JAKARTA, (Panjimas.com) – Bareskrim Mabes Polri pada Selasa, (15/11/2016) memulai gelar perkara penyelidikan kasus penistaan agama oleh Basuki Tjahaya Purnama alias Ahok di Mabes Polri. Demikian dilansir JITU News Agency.
Pantauan JITU News Agency, sejumlah saksi-saksi ahli didatangkan utuk memberi penjelasan. Seperti ahli agama, ahli bahasa, dan ahli hukum pidana.
Salah satu ahli bahasa, Husni Muadz menjelaskan bahwa sisi linguistik dari perkataan Ahok yang dinilai telah menista agama Islam tersebut.
Husni menjelaskan, secara ‘teori tindakan bahasa’ yang digunakan Ahok, maka kemungkinan Ahok dengan kata-katanya di Kepulauan Seribu itu memuat beberapa tindakan.

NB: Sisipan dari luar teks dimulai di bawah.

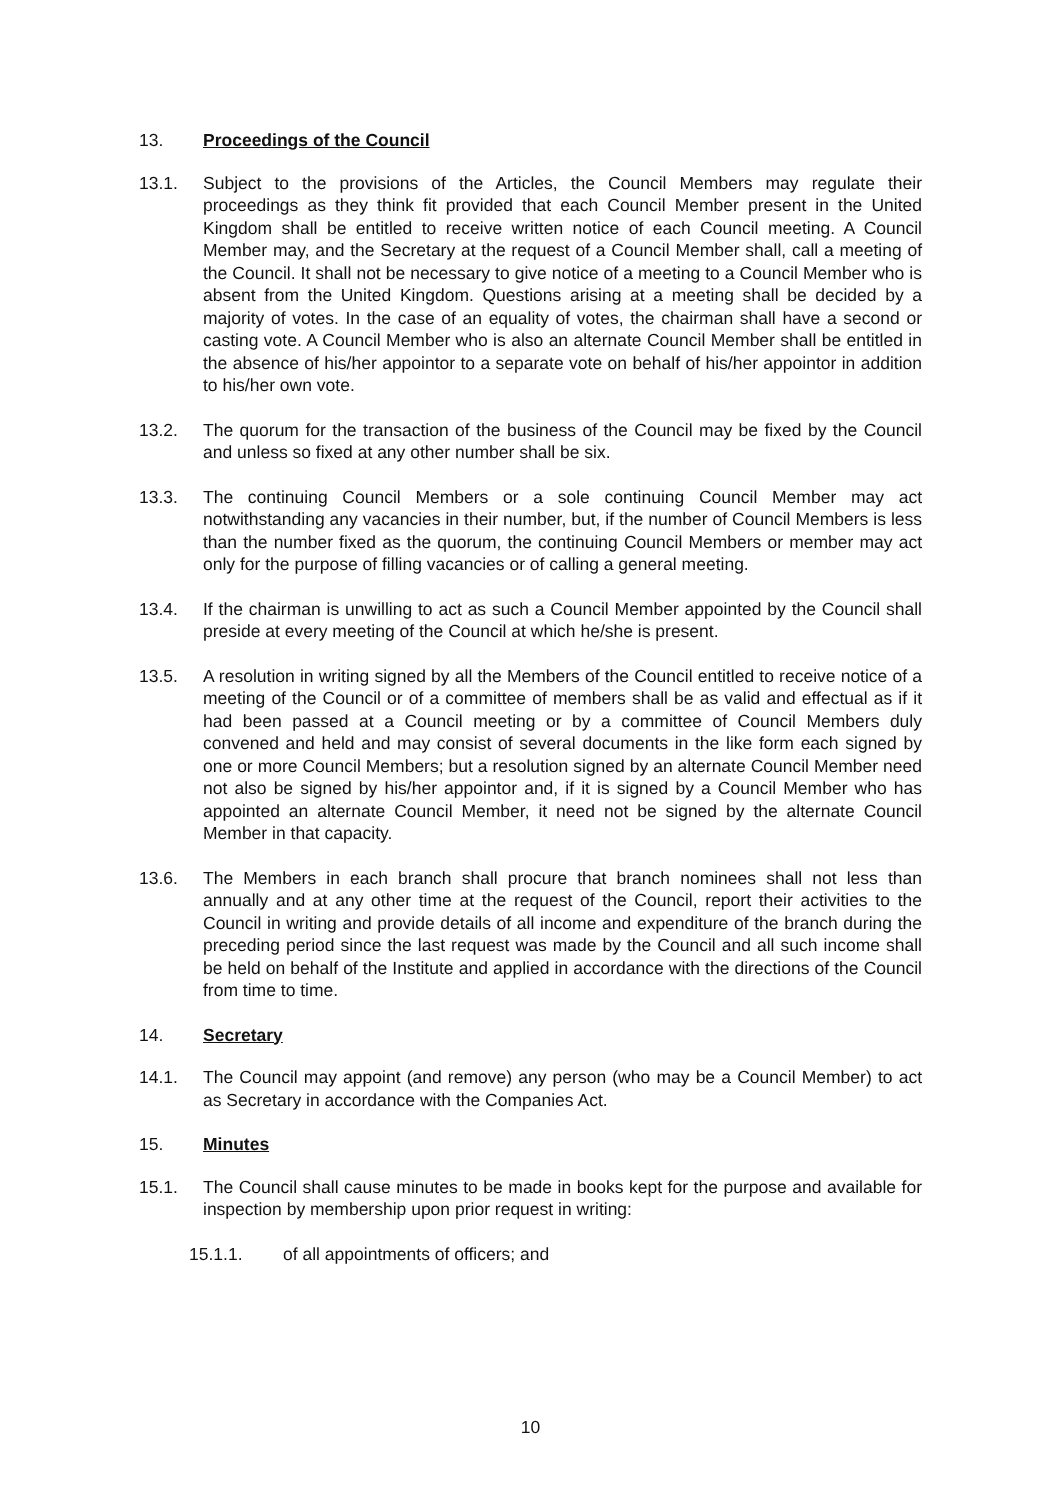13. Proceedings of the Council
13.1. Subject to the provisions of the Articles, the Council Members may regulate their proceedings as they think fit provided that each Council Member present in the United Kingdom shall be entitled to receive written notice of each Council meeting. A Council Member may, and the Secretary at the request of a Council Member shall, call a meeting of the Council. It shall not be necessary to give notice of a meeting to a Council Member who is absent from the United Kingdom. Questions arising at a meeting shall be decided by a majority of votes. In the case of an equality of votes, the chairman shall have a second or casting vote. A Council Member who is also an alternate Council Member shall be entitled in the absence of his/her appointor to a separate vote on behalf of his/her appointor in addition to his/her own vote.
13.2. The quorum for the transaction of the business of the Council may be fixed by the Council and unless so fixed at any other number shall be six.
13.3. The continuing Council Members or a sole continuing Council Member may act notwithstanding any vacancies in their number, but, if the number of Council Members is less than the number fixed as the quorum, the continuing Council Members or member may act only for the purpose of filling vacancies or of calling a general meeting.
13.4. If the chairman is unwilling to act as such a Council Member appointed by the Council shall preside at every meeting of the Council at which he/she is present.
13.5. A resolution in writing signed by all the Members of the Council entitled to receive notice of a meeting of the Council or of a committee of members shall be as valid and effectual as if it had been passed at a Council meeting or by a committee of Council Members duly convened and held and may consist of several documents in the like form each signed by one or more Council Members; but a resolution signed by an alternate Council Member need not also be signed by his/her appointor and, if it is signed by a Council Member who has appointed an alternate Council Member, it need not be signed by the alternate Council Member in that capacity.
13.6. The Members in each branch shall procure that branch nominees shall not less than annually and at any other time at the request of the Council, report their activities to the Council in writing and provide details of all income and expenditure of the branch during the preceding period since the last request was made by the Council and all such income shall be held on behalf of the Institute and applied in accordance with the directions of the Council from time to time.
14. Secretary
14.1. The Council may appoint (and remove) any person (who may be a Council Member) to act as Secretary in accordance with the Companies Act.
15. Minutes
15.1. The Council shall cause minutes to be made in books kept for the purpose and available for inspection by membership upon prior request in writing:
15.1.1. of all appointments of officers; and
10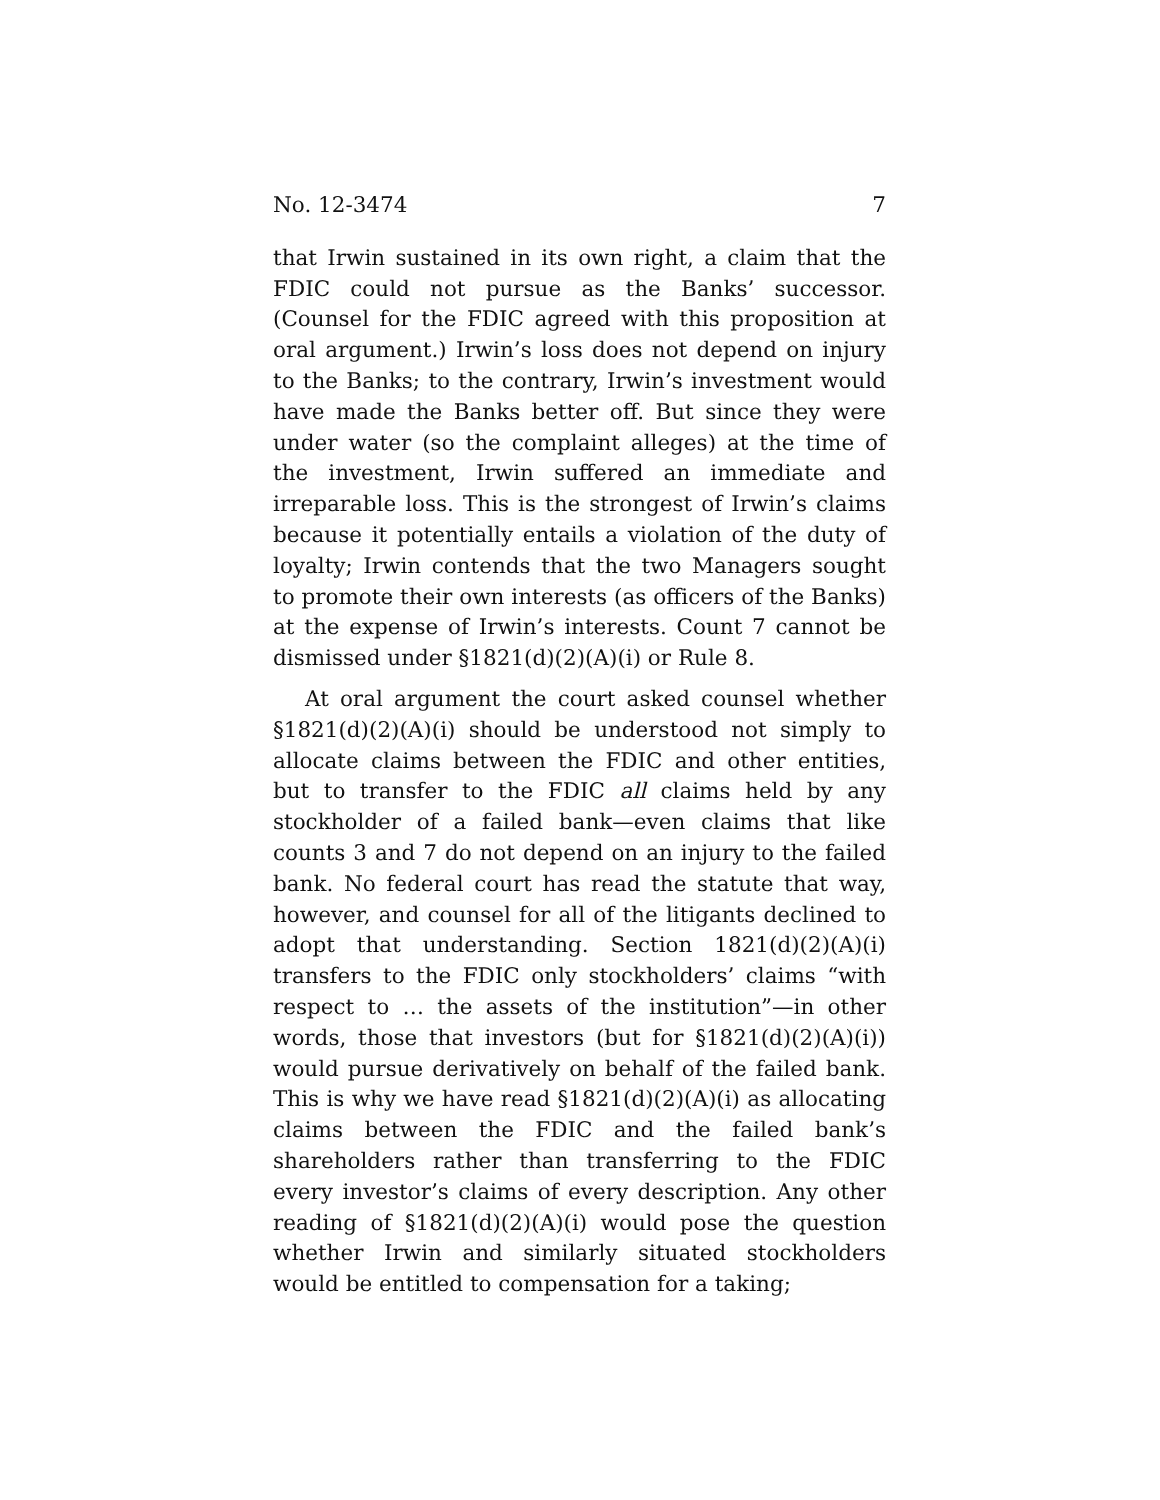No. 12-3474 7
that Irwin sustained in its own right, a claim that the FDIC could not pursue as the Banks’ successor. (Counsel for the FDIC agreed with this proposition at oral argument.) Irwin’s loss does not depend on injury to the Banks; to the contrary, Irwin’s investment would have made the Banks better off. But since they were under water (so the complaint alleges) at the time of the investment, Irwin suffered an immediate and irreparable loss. This is the strongest of Irwin’s claims because it potentially entails a violation of the duty of loyalty; Irwin contends that the two Managers sought to promote their own interests (as officers of the Banks) at the expense of Irwin’s interests. Count 7 cannot be dismissed under §1821(d)(2)(A)(i) or Rule 8.
At oral argument the court asked counsel whether §1821(d)(2)(A)(i) should be understood not simply to allocate claims between the FDIC and other entities, but to transfer to the FDIC all claims held by any stockholder of a failed bank—even claims that like counts 3 and 7 do not depend on an injury to the failed bank. No federal court has read the statute that way, however, and counsel for all of the litigants declined to adopt that understanding. Section 1821(d)(2)(A)(i) transfers to the FDIC only stockholders’ claims “with respect to … the assets of the institution”—in other words, those that investors (but for §1821(d)(2)(A)(i)) would pursue derivatively on behalf of the failed bank. This is why we have read §1821(d)(2)(A)(i) as allocating claims between the FDIC and the failed bank’s shareholders rather than transferring to the FDIC every investor’s claims of every description. Any other reading of §1821(d)(2)(A)(i) would pose the question whether Irwin and similarly situated stockholders would be entitled to compensation for a taking;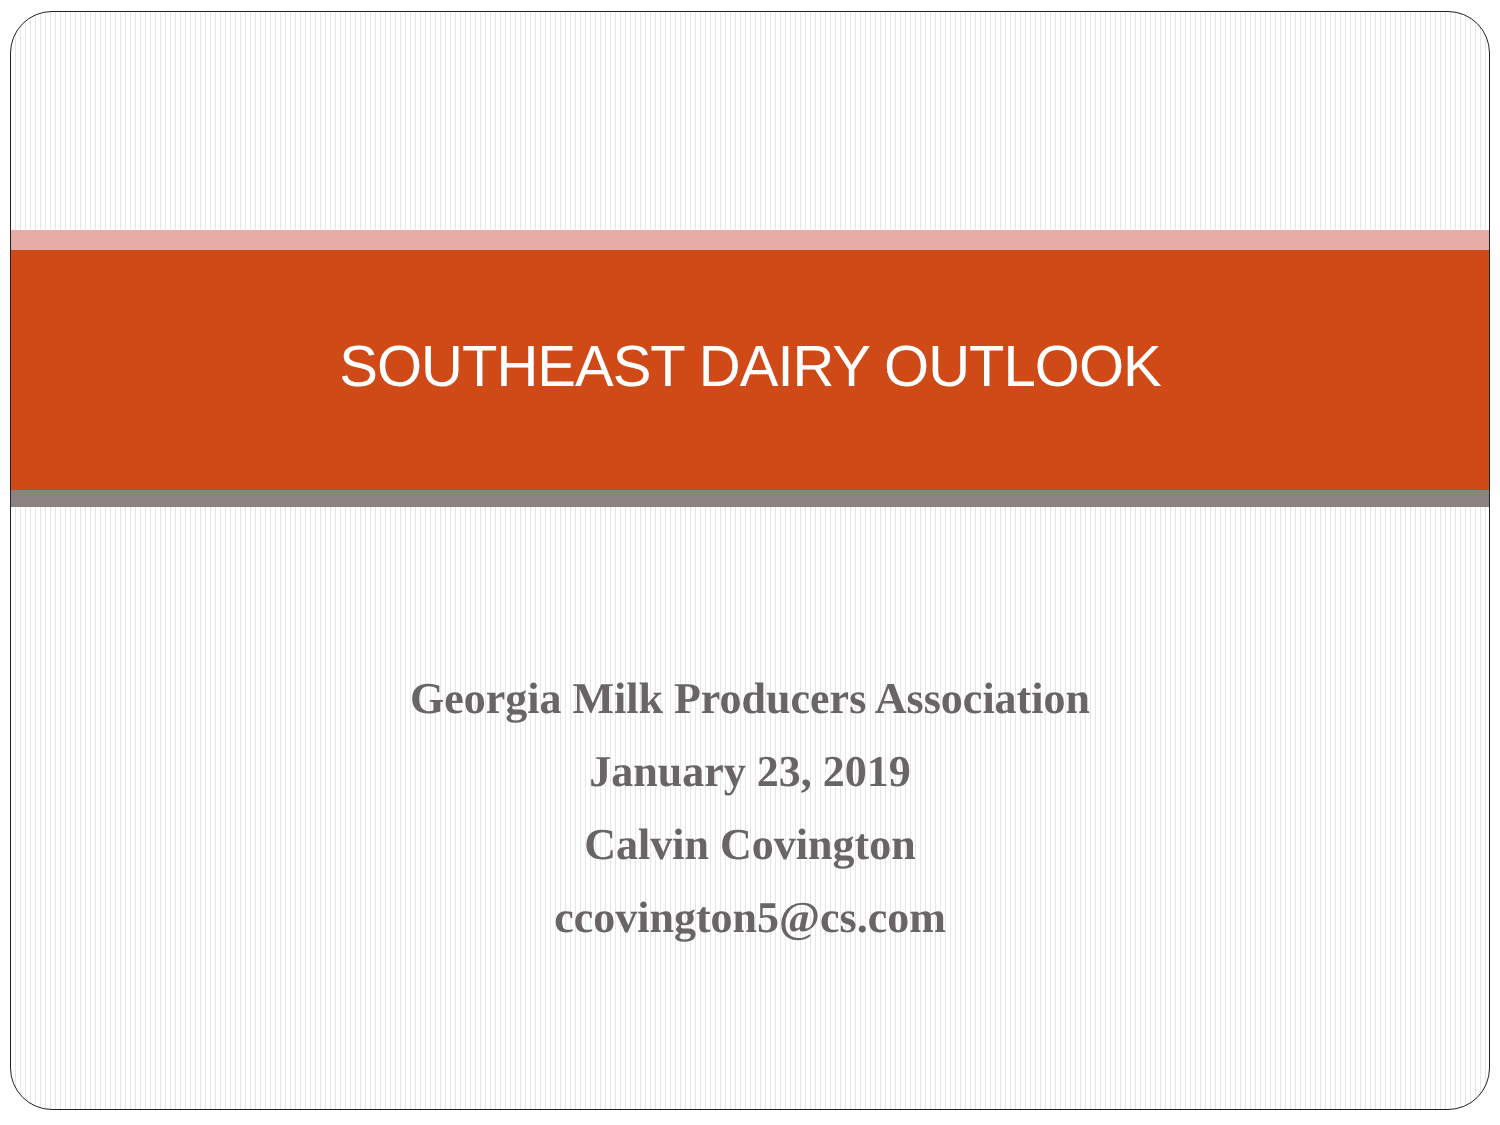SOUTHEAST DAIRY OUTLOOK
Georgia Milk Producers Association
January 23, 2019
Calvin Covington
ccovington5@cs.com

Pertama, memiliki niat untuk mengekspresikan apa yang ada di hatinya (intentional state). Antara konsep dalam hati (isi hati) dengan ekspresi Ahok harus sesuai, jika ia jujur. Dan ini bisa terjadi hanya jika ia menggunakan niat untuk ekspresinya.
“Sebaliknya, bila Ahok tidak memiliki niat untuk mengekspresikan isi hati, maka berarti Ahok sedang membuat kebohongan. Kenapa? Karena ini berarti Ahok sedang mengekspresikan sesuatu yang tidak sesuai atau tidak ada dalam hatinya,” jelas Husni.
Kedua, niat bahwa ekspresi itu terkait dengan representasi kebenaran, yaitu bahwa kalimat “YA KAN DIBOHONGI PAKE SURAT AL MAIDAH 51 MACAM-MACAM ITU”, adalah benar sesuai klaim Ahok. Ini artinya, Ahok mempercayai bahwa kalimat itu benar. Tidak mungkin menyatakan sesuatu tetapi tidak mempercayainya sekaligus.
Artinya, tidak mungkin seseorang bisa membuat klaim tentang sesuatu itu benar atau salah bila tidak dilakukannya dengan sengaja dan sadar. [RN/Nizar Malisy]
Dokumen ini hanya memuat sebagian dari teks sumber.